▶ _TAREFA_
Responda às perguntas abaixo com base na notícia sobre a idosa condenada em Aparecida de Goiânia.
1. Qual pena foi fixada para a mulher?
2. Que órgão denunciou a mulher, e por qual crime?
3. O que o motorista fez depois do ocorrido?

Idosa é condenada por simular atropelamento e acusar motorista de aplicativo em Aparecida de Goiânia
Justiça concluiu que não houve acidente e apontou tentativa de responsabilizar falsamente o condutor; decisão reforça gravidade da denunciação caluniosa no país
Idosa é condenada após inventar atropelamento e acusar motorista de aplicativo em Aparecida de Goiânia. Uma decisão da Justiça de Goiás chamou atenção para os riscos e consequências jurídicas de acusações falsas envolvendo trabalhadores por aplicativo. Uma idosa foi condenada após inventar um atropelamento e responsabilizar indevidamente um motorista em Aparecida de Goiânia, na Região Metropolitana da capital. O caso foi analisado pelo Tribunal de Justiça de Goiás, que manteve o entendimento de que não houve acidente conforme relatado pela autora da denúncia.
Segundo os autos do processo, a mulher afirmou às autoridades que havia sido atropelada por um veículo conduzido por motorista de aplicativo e que o condutor teria fugido sem prestar socorro. A versão apresentada inicialmente incluía ainda alegações de internação hospitalar decorrente das supostas lesões.
No entanto, a investigação conduzida pela Polícia Civil reuniu elementos que contradisseram o relato. Imagens de câmeras de segurança da região, perícia técnica e depoimentos de testemunhas apontaram que o veículo trafegava em baixa velocidade e que a mulher teria se projetado contra a lateral do carro, simulando o impacto.
Ainda conforme apurado, o motorista permaneceu no local após o ocorrido, prestou assistência e disponibilizou seus dados de contato, comportamento incompatível com a versão de fuga apresentada na denúncia inicial.
Diante das inconsistências identificadas ao longo da apuração, o Ministério Público denunciou a mulher pelo crime de denunciação caluniosa, previsto no Código Penal brasileiro. A conduta ocorre quando alguém provoca investigação policial ou processo judicial contra pessoa inocente, atribuindo falsamente a ela a prática de crime.
A pena fixada foi de dois anos de reclusão em regime aberto, substituída por medidas restritivas de direitos, conforme permite a legislação para casos sem agravantes específicos e sem antecedentes relevantes. A Justiça também considerou que havia indícios de tentativa de obtenção de vantagem financeira por meio da acusação, inclusive com possível repercussão na esfera cível.
A decisão reforça que acusações falsas envolvendo trânsito e responsabilidade civil podem gerar consequências criminais severas. Casos desse tipo mobilizam recursos públicos, afetam reputações e podem comprometer a atividade profissional de trabalhadores que dependem diretamente da credibilidade para manter renda, como motoristas de aplicativo.
Especialistas em direito penal destacam que a denunciação caluniosa é considerada uma infração grave justamente por interferir no funcionamento do sistema de Justiça. Além da responsabilização criminal, situações semelhantes podem gerar obrigação de indenização por danos morais à pessoa acusada injustamente.
O caso também evidencia um fenômeno crescente no Judiciário brasileiro: o aumento de conflitos envolvendo transporte por aplicativo e pedidos de reparação judicial baseados em alegações de acidentes ou danos. Quando comprovada má-fé, entretanto, a tentativa de responsabilização indevida pode inverter completamente a posição das partes no processo.
Para motoristas de aplicativo, decisões como essa reforçam a importância do uso de recursos de proteção, como câmeras veiculares, registros digitais de corrida e preservação de provas. Esses elementos têm sido determinantes para esclarecer ocorrências e evitar condenações injustas.
A manutenção da condenação pelo Tribunal de Justiça de Goiás consolida o entendimento de que não houve atropelamento e estabelece precedente relevante no enfrentamento de acusações falsas envolvendo trânsito urbano e transporte por aplicativo na região metropolitana de Goiânia.

▶ _AMOSTRAS DE DADOS_
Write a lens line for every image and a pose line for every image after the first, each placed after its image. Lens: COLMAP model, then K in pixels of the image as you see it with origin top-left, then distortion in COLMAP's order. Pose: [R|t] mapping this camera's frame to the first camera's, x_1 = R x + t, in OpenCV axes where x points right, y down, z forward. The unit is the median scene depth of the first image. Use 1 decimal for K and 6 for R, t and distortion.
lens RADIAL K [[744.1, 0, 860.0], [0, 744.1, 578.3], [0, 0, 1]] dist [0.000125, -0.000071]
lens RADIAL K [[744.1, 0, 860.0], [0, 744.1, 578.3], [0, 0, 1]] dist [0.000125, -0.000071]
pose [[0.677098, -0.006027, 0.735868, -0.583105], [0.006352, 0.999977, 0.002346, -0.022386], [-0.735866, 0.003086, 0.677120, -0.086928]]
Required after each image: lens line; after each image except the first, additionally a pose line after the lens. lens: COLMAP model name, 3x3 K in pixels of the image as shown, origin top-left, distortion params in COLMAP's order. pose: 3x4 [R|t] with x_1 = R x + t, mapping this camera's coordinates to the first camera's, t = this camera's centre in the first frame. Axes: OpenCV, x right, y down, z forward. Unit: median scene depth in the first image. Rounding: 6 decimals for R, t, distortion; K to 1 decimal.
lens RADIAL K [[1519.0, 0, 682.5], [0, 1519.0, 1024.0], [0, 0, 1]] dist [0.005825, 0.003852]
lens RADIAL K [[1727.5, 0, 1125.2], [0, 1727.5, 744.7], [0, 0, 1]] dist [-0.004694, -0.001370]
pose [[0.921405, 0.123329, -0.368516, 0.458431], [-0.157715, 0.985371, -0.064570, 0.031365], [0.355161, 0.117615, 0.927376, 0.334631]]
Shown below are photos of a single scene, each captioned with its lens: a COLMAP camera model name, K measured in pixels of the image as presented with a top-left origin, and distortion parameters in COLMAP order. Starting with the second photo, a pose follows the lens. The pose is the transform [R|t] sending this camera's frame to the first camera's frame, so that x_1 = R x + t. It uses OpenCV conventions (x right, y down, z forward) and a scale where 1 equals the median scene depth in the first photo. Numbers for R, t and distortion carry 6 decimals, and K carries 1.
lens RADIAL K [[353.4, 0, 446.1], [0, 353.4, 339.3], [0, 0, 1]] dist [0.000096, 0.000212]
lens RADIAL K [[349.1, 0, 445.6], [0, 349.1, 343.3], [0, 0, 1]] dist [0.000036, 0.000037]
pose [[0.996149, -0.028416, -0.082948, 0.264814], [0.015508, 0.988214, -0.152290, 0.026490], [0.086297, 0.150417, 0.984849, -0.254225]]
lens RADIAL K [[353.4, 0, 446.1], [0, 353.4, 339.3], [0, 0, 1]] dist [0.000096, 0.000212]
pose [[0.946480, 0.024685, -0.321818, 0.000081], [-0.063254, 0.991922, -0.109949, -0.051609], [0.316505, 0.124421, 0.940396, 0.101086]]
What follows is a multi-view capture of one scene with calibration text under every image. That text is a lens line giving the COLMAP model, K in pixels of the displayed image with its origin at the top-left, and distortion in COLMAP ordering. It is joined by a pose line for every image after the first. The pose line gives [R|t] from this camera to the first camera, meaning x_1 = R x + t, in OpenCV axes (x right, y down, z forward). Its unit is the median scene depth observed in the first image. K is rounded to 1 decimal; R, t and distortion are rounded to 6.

▶ _RESPOSTA_
1. A pena foi de dois anos de reclusão em regime aberto, substituída por medidas restritivas de direitos.
2. O Ministério Público denunciou a mulher pelo crime de denunciação caluniosa.
3. O motorista permaneceu no local, prestou assistência e disponibilizou seus dados de contato.